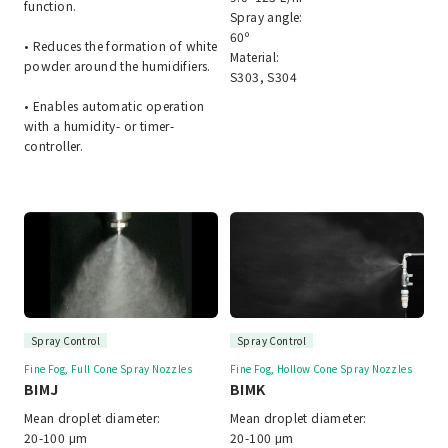
function.
Spray angle:
60º
• Reduces the formation of white
Material:
powder around the humidifiers.
S303, S304
• Enables automatic operation
with a humidity- or timer-
controller.
Spray Control
Spray Control
Fine Fog, Full Cone Spray Nozzles
Fine Fog, Hollow Cone Spray Nozzles
BIMJ
BIMK
Mean droplet diameter:
Mean droplet diameter:
20-100 μm
20-100 μm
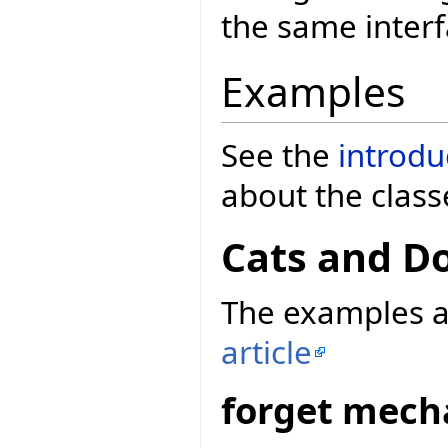
the same inter
Examples
See the
introdu
about the class
Cats and D
The examples a
article
forget mec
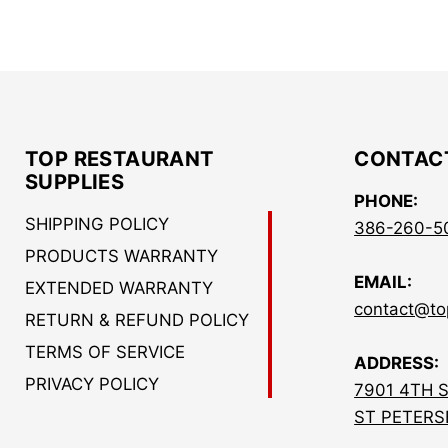
TOP RESTAURANT
CONTAC
SUPPLIES
PHONE:
SHIPPING POLICY
386-260-5
PRODUCTS WARRANTY
EMAIL:
EXTENDED WARRANTY
contact@to
RETURN & REFUND POLICY
TERMS OF SERVICE
ADDRESS:
PRIVACY POLICY
7901 4TH 
ST PETERS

· · · · ·

Would you restate the listing word for word and leave every picture out?

function.
Spray angle:
60º
• Reduces the formation of white
Material:
powder around the humidifiers.
S303, S304
• Enables automatic operation
with a humidity- or timer-
controller.
Spray Control
Spray Control
Fine Fog, Full Cone Spray Nozzles
Fine Fog, Hollow Cone Spray Nozzles
BIMJ
BIMK
Mean droplet diameter:
Mean droplet diameter:
20-100 μm
20-100 μm
the same inter
Examples
See the
introdu
about the class
Cats and D
The examples a
article
forget mec
TOP RESTAURANT
CONTAC
SUPPLIES
PHONE:
SHIPPING POLICY
386-260-5
PRODUCTS WARRANTY
EMAIL:
EXTENDED WARRANTY
contact@to
RETURN & REFUND POLICY
TERMS OF SERVICE
ADDRESS:
PRIVACY POLICY
7901 4TH 
ST PETERS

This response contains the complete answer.